WE have reached a sobering point in our national health-reform debate. Americans have recognized that our health system is bankrupting us and that we have dealt with this by letting the system price more and more people out of health care. So we are trying to decide if we are willing to change — willing to ensure that everyone can have coverage. That means banishing the phrase “pre-existing condition.” It also means finding ways to pay for coverage for those who can’t afford it without help.

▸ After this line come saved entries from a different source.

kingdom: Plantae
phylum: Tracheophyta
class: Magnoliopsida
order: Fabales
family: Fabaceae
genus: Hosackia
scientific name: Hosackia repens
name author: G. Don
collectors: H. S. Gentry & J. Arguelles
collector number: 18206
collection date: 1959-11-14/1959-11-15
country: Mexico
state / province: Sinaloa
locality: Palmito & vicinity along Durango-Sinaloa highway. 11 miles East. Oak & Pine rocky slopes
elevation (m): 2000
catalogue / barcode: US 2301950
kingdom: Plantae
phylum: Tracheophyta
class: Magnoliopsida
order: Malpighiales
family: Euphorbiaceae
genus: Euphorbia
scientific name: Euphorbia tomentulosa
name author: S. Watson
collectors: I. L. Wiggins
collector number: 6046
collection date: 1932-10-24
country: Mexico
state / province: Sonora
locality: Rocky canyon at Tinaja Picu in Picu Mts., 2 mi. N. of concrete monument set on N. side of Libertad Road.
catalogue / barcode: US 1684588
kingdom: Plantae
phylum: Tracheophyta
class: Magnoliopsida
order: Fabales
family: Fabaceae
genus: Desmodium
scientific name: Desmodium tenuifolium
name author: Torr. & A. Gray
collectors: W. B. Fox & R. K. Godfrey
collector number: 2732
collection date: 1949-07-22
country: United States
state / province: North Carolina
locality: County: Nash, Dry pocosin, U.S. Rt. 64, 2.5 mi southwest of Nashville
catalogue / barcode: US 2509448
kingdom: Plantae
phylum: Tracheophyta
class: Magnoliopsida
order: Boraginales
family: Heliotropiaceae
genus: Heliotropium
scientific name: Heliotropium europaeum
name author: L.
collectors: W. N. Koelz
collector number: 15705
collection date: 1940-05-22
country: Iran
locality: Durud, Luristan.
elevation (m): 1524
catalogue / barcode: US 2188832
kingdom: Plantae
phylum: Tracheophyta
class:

Both of these steps stir heated argument, not to mention lobbyists’ hearts. But what creates the deepest unease is considering what we will have to do about the system’s exploding costs if pushing more people out is no longer an option. We have really discussed only two options: raising taxes or rationing care. The public is understandably alarmed.
There is a far more desirable alternative: to change how care is delivered so that it is both less expensive and more effective. But there is widespread skepticism about whether that is possible.
Yes, many European health systems have done it, but we are not Europe. And evidence that places like the Mayo Clinic in Minnesota or the Cleveland Clinic are doing it is likewise dismissed because their unique structures (for example, their physicians work on salary rather than being paid for each service) make them seem as far from Middle America as Sweden is.
Yet in studying communities all over America, not just a few unusual corners, we have found evidence that more effective, lower-cost care is possible.